Une silhouette masculine émaciée se découpe sur l’horizon noir de suie. Affligé par le chagrin ou le désespoir, il semble prêt à s’effondrer dans une plaine cendreuse, jonchée de cadavres, qui comme lui, furent sans doute accablés du même mal. Cette cover macabre du nouvel album de Wandar intrigue et happe irrémédiablement dans l’univers désolé du groupe allemand.
Mystérieusement intitulé “Tiefe Erde” (Terre Profonde), l’enregistrement est sorti le 1er mai dernier sur le label Vendetta Records. Comme épitaphe de cet album, Wandar déclare : “Nous avons saigné, nous avons souffert et nous ne sommes devenus qu’un avec les terres anciennes”. “Tiefe Erde” dépeint ainsi une riche constellation de symboles, sur fond de temps qui s’écoule, de cycle éternel entre la vie et la mort, et d’acceptation devant la force transcendante de la nature et du divin.
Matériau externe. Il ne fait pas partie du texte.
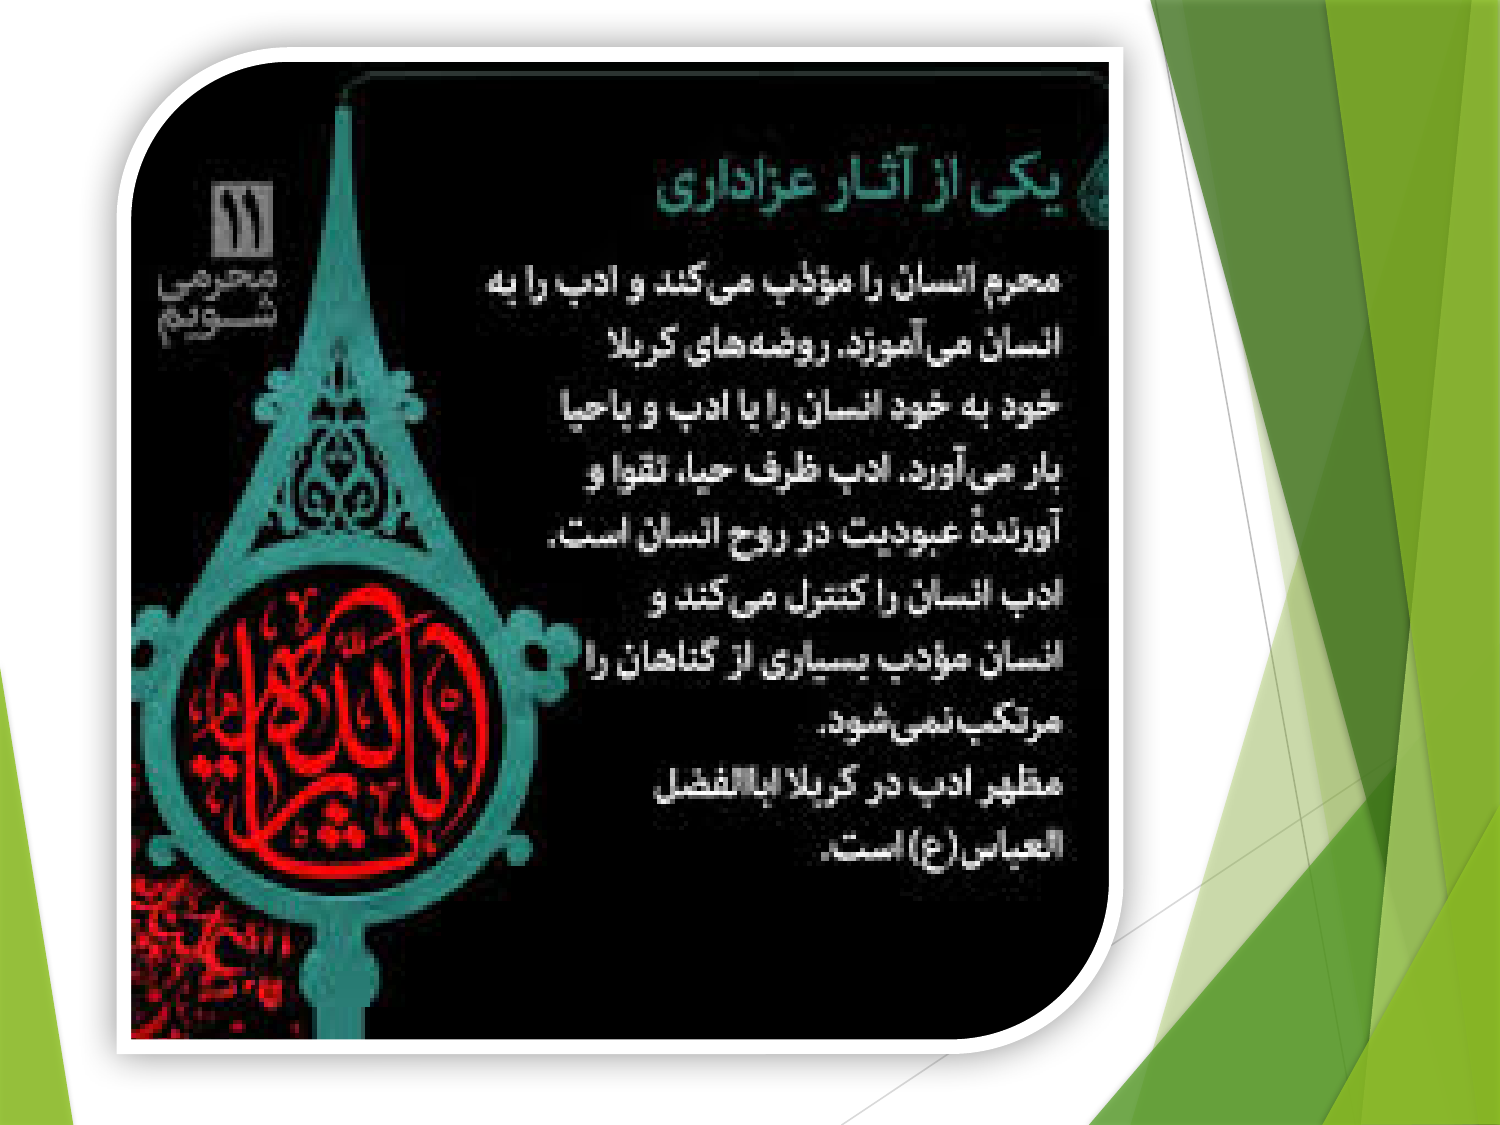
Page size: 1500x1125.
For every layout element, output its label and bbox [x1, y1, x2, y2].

picture [123, 53, 1117, 1048]
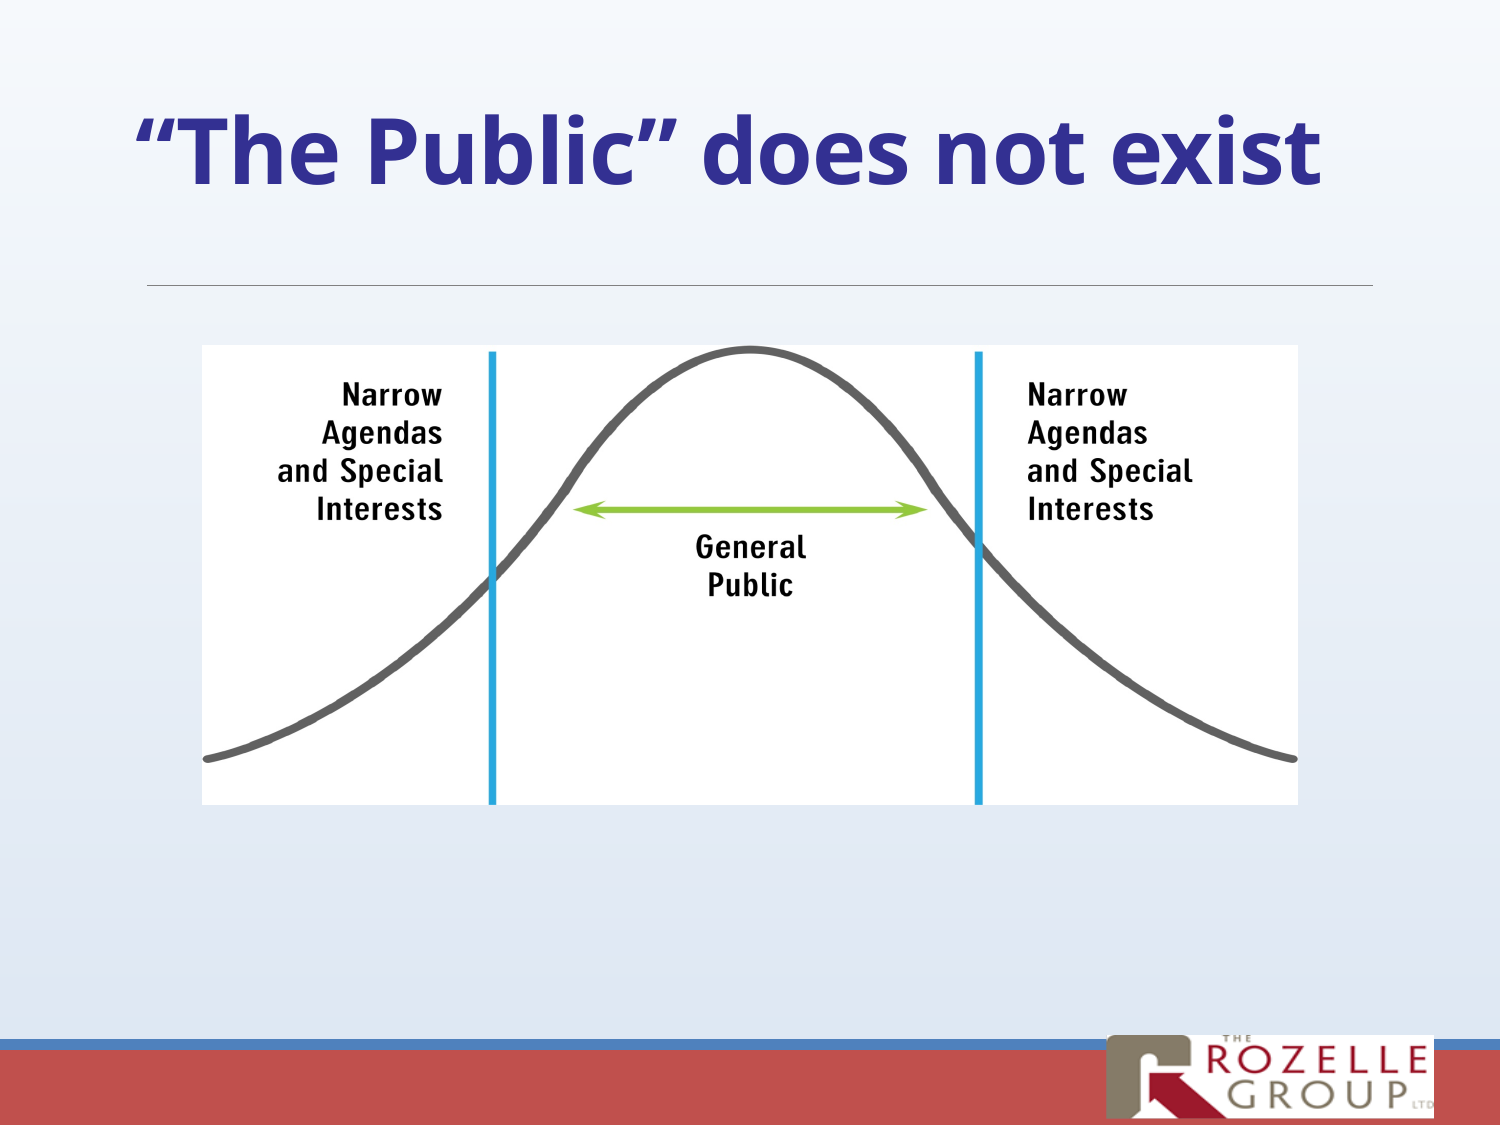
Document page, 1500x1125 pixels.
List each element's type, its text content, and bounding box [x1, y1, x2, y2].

picture [1105, 1035, 1434, 1120]
picture [202, 344, 1298, 806]
title “The Public” does not exist [80, 105, 1380, 211]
Ces thèmes philosophiques se répercutent dans la composition, dans laquelle se diluent les riffs poignants et la voix déchirante de Kallenheim. Des moments atmosphériques intenses viennent ponctuer le tout, comme à l'incipit de mes morceaux favoris "Erden" ou "Hetäre". Beaucoup de ruptures allongent le plaisir d'écoute, apportant un vertige croissant au fil des titres ; avec une sensation pertubante d'être mise au pied du mur grâce à un memento mori sonore répété à travers les percussions, de manière implacable. Ce calme relatif marque alors le début de l'apocalypse, avant de s'intensifier à l'extrême jusqu'aux confins de l'album. En fin de compte, il s'agit ici d'une démonstration fort énergivore, qui dévore les chairs jusqu'à ressembler peut-être, à la figure décharnée présentée en couverture. Tout est lié !
Mais je m'égare. "Tiefe Erde" est une galette dont les harmonies troublantes et exaltantes ont pris d’assaut mes entrailles de leur puissance véhémente. En d’autres termes, cela signifie que j’ai aimé.